What is your typical day like? Does it ever change?
My days are completely different each day. I have lists of things to do each day, because I typically manage several projects that are in different stages of production. On any given day, I might be:
-Giving a client presentation on digital strategy or design for a project
-Writing proposals and statements of work
-Managing internal staff and billings
-Creating a presentation
-Making and revising schedules and budgets
What is the most rewarding part of your job?
Delivering great work and having satisfied employees. I really like owning my own business, although I wasn’t interested in being a partner at first. Initially, I thought that just coming to work was good enough, and I didn’t want to be more obsessed with it than I already was (it’s hard not to be obsessed in the Internet business, since it never, ever sleeps). Now that it has been a few years, I really do appreciate the fact that I have the power to fix whatever problems I, or the employees, have at work. It's like my partners and I really are writing our own destiny. And it gets better each year.
What is the most challenging part?
Same as above -- delivering great work and having satisfied employees.
What is one lesson you've learned in your job that sticks with you?

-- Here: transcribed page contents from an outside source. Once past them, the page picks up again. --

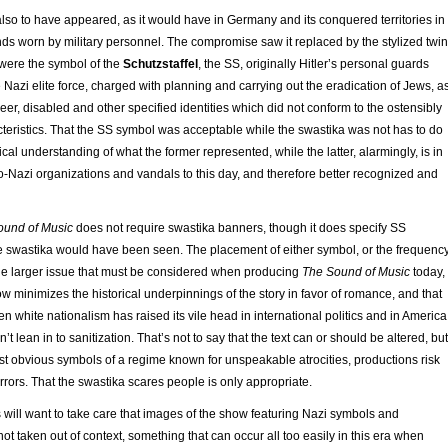
lso to have appeared, as it would have in Germany and its conquered territories in
ds worn by military personnel. The compromise saw it replaced by the stylized twin
t were the symbol of the
Schutzstaffel
, the SS, originally Hitler’s personal guards
 Nazi elite force, charged with planning and carrying out the eradication of Jews, a
er, disabled and other specified identities which did not conform to the ostensibly
teristics. That the SS symbol was acceptable while the swastika was not has to do
rical understanding of what the former represented, while the latter, alarmingly, is in
-Nazi organizations and vandals to this day, and therefore better recognized and
ound of Music
does not require swastika banners, though it does specify SS
e swastika would have been seen. The placement of either symbol, or the frequenc
 the larger issue that must be considered when producing
The Sound of Music
today,
w minimizes the historical underpinnings of the story in favor of romance, and that
en white nationalism has raised its vile head in international politics and in America
t lean in to sanitization. That’s not to say that the text can or should be altered, but
st obvious symbols of a regime known for unspeakable atrocities, productions risk
rrors. That the swastika scares people is only appropriate.
 will want to take care that images of the show featuring Nazi symbols and
ot taken out of context, something that can occur all too easily in this era when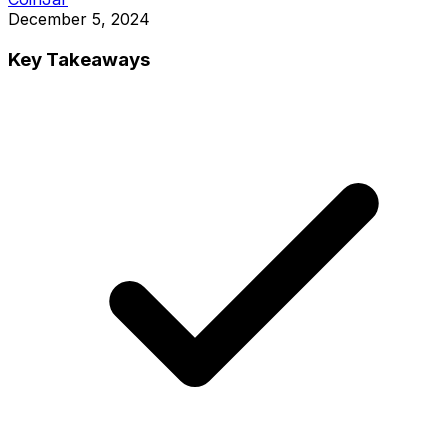
December 5, 2024
Key Takeaways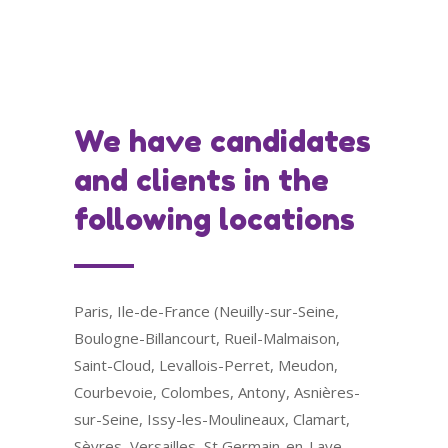
We have candidates
and clients in the
following locations
Paris, Ile-de-France (Neuilly-sur-Seine,
Boulogne-Billancourt, Rueil-Malmaison,
Saint-Cloud, Levallois-Perret, Meudon,
Courbevoie, Colombes, Antony, Asnières-
sur-Seine, Issy-les-Moulineaux, Clamart,
Sèvres, Versailles, St Germain-en-Laye,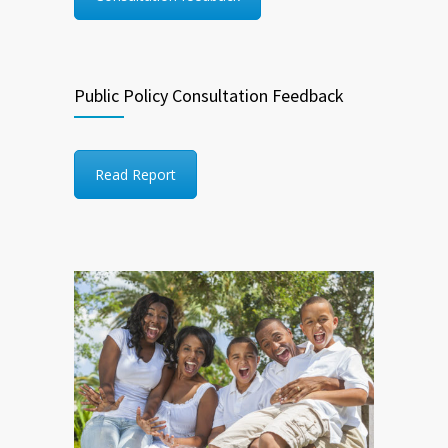
Public Policy Consultation Feedback
Read Report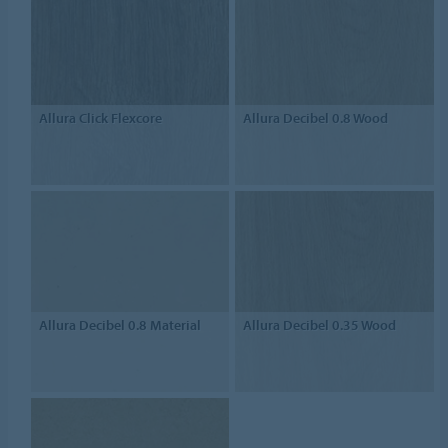
Allura Click Flexcore
Allura Decibel 0.8 Wood
Allura Decibel 0.8 Material
Allura Decibel 0.35 Wood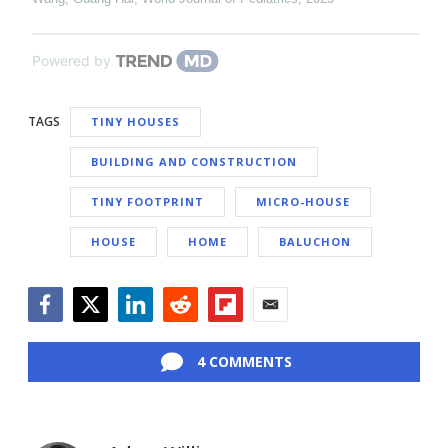
Powered by
TAGS
TINY HOUSES
BUILDING AND CONSTRUCTION
TINY FOOTPRINT
MICRO-HOUSE
HOUSE
HOME
BALUCHON
Facebook
Twitter
LinkedIn
Reddit
Flipboard
Email
4 COMMENTS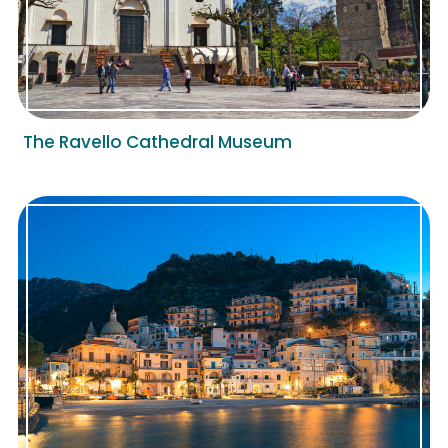
The Ravello Cathedral Museum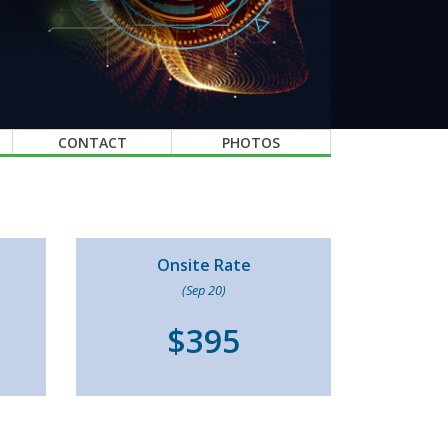
CONTACT
PHOTOS
Onsite Rate
(Sep 20)
$395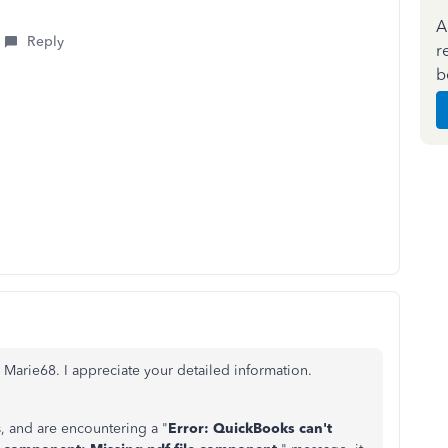
A
Reply
r
b
 Marie68. I appreciate your detailed information.
, and are encountering a "
Error: QuickBooks can't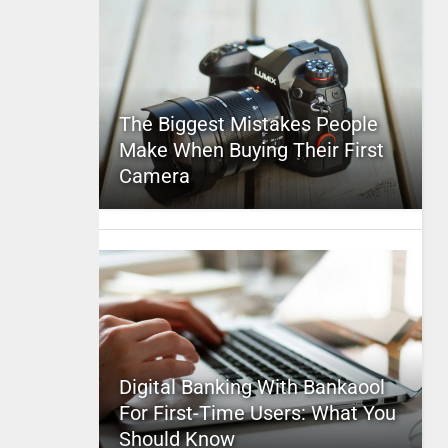
The Biggest Mistakes People
Make When Buying Their First
Camera
Digital Banking With Bankaool
For First-Time Users: What You
Should Know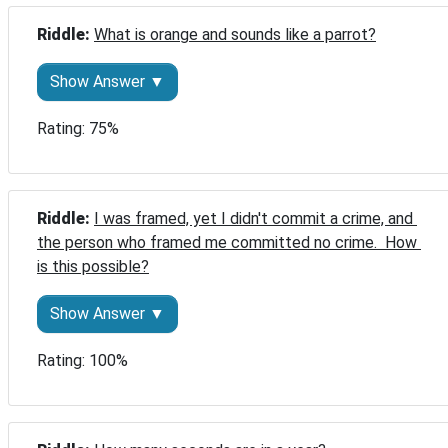
Riddle: 
What is orange and sounds like a parrot?
Show Answer ▼
Rating: 75%
Riddle: 
I was framed, yet I didn't commit a crime, and 
the person who framed me committed no crime.  How 
is this possible?
Show Answer ▼
Rating: 100%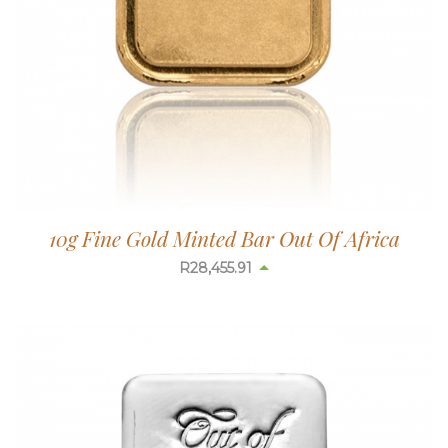
10g Fine Gold Minted Bar Out Of Africa
R
28,456.54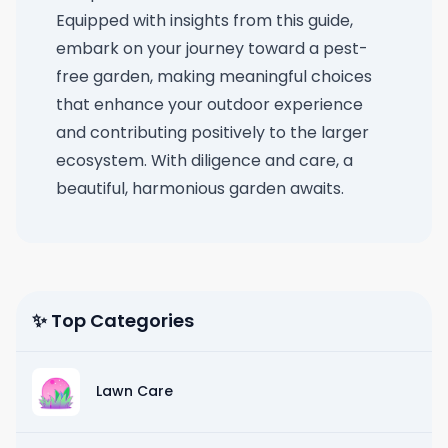
Equipped with insights from this guide,
embark on your journey toward a pest-
free garden, making meaningful choices
that enhance your outdoor experience
and contributing positively to the larger
ecosystem. With diligence and care, a
beautiful, harmonious garden awaits.
✨ Top Categories
Lawn Care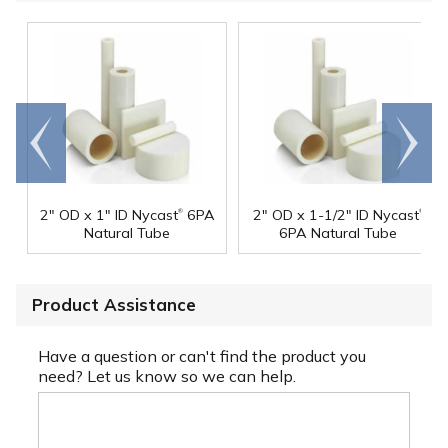
Go to
Scroll
end
right
®
®
2" OD x 1" ID Nycast
6PA
2" OD x 1-1/2" ID Nycast
Natural Tube
6PA Natural Tube
Product Assistance
Have a question or can't find the product you
need? Let us know so we can help.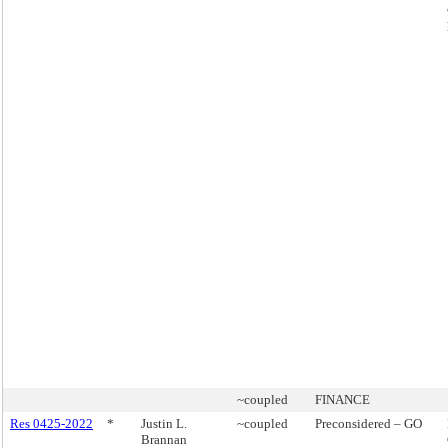
~coupled
FINANCE
Res 0425-2022
*
Justin L.
~coupled
Preconsidered – GO
Brannan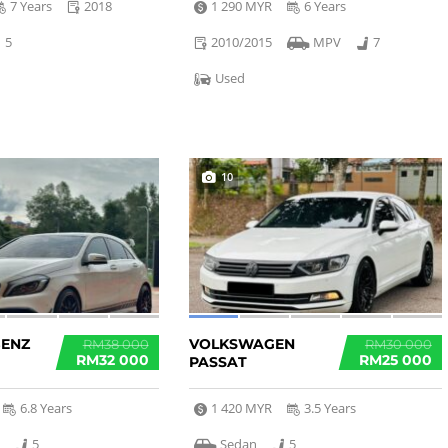
7 Years
2018
1 290 MYR
6 Years
5
2010/2015
MPV
7
Used
10
BENZ
VOLKSWAGEN
RM38 000
RM30 000
RM32 000
RM25 000
PASSAT
6.8 Years
1 420 MYR
3.5 Years
k
5
Sedan
5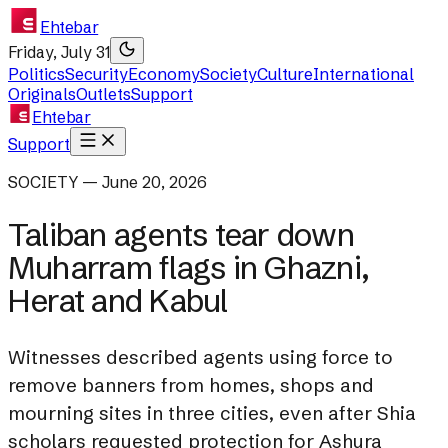
Ehtebar
Friday, July 31
Politics
Security
Economy
Society
Culture
International
Originals
Outlets
Support
Ehtebar
Support
SOCIETY — June 20, 2026
Taliban agents tear down
Muharram flags in Ghazni,
Herat and Kabul
Witnesses described agents using force to
remove banners from homes, shops and
mourning sites in three cities, even after Shia
scholars requested protection for Ashura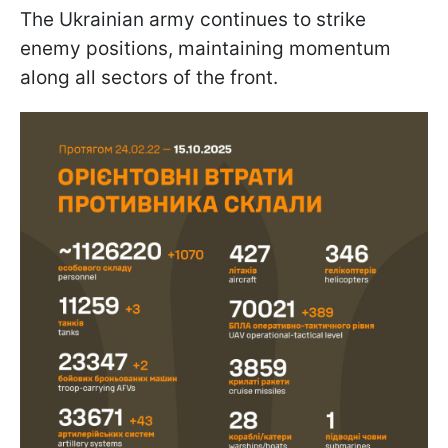
The Ukrainian army continues to strike
enemy positions, maintaining momentum
along all sectors of the front.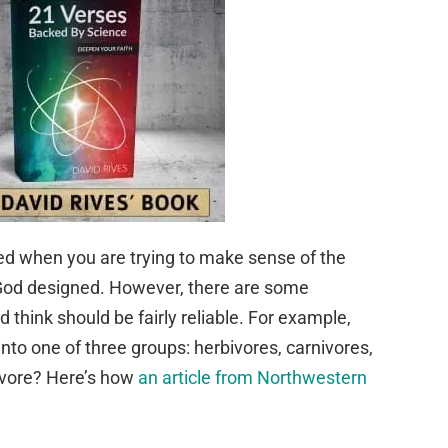
d when you are trying to make sense of the
t God designed. However, there are some
 think should be fairly reliable. For example,
into one of three groups: herbivores, carnivores,
ivore? Here’s how
an article from Northwestern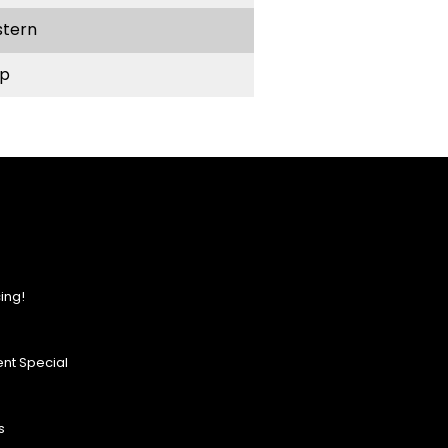
stern
p
ing!
nt Special
s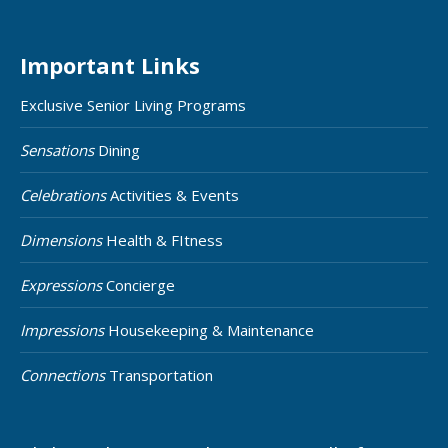
Important Links
Exclusive Senior Living Programs
Sensations
Dining
Celebrations
Activities & Events
Dimensions
Health & FItness
Expressions
Concierge
Impressions
Housekeeping & Maintenance
Connections
Transportation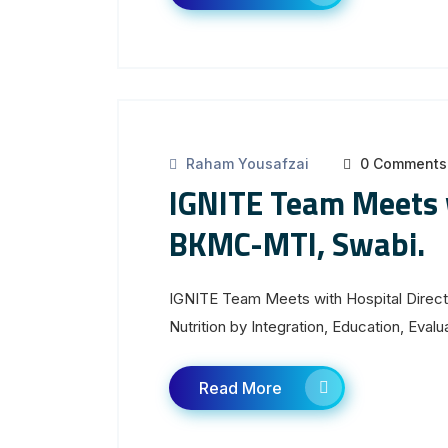
Raham Yousafzai
0 Comments
IGNITE Team Meets w
BKMC-MTI, Swabi.
IGNITE Team Meets with Hospital Direc
Nutrition by Integration, Education, Eva
Read More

Roll with it. The Internet/software business is always changing. This is not a business for people who are inflexible, because the minute you think you understand a technology, it changes. The beauty and the madness is that there will always be someone out there, programming in his parents’ garage, who is smarter than you. You have to be able to deal with being outsmarted and outworked regularly. But if you are flexible, a good communicator, and you don’t give up, you can do very well in this business.
What do you feel is the biggest challenge for women today, particularly females in your industry?
Technology typically isn’t a women’s industry. Once the guys realize that you are smart and willing to learn anything with humility, it gets easier. You have to earn respect.
Who are your role models?
Um … some of my old employers. Mostly men, to be honest.
Is there a quote or mantra that you live by?
Never settle. It has been the nearest thing to a mantra for me. As a young woman, I promised myself to never get stuck in a relationship, job or city where I wasn’t happy. And I haven’t. I’m here, right? And yes, I’m still very single.
What advice do you have for girls who want to be in your industry?
Work really, really hard. Read everything. Assume you know nothing, and be humble.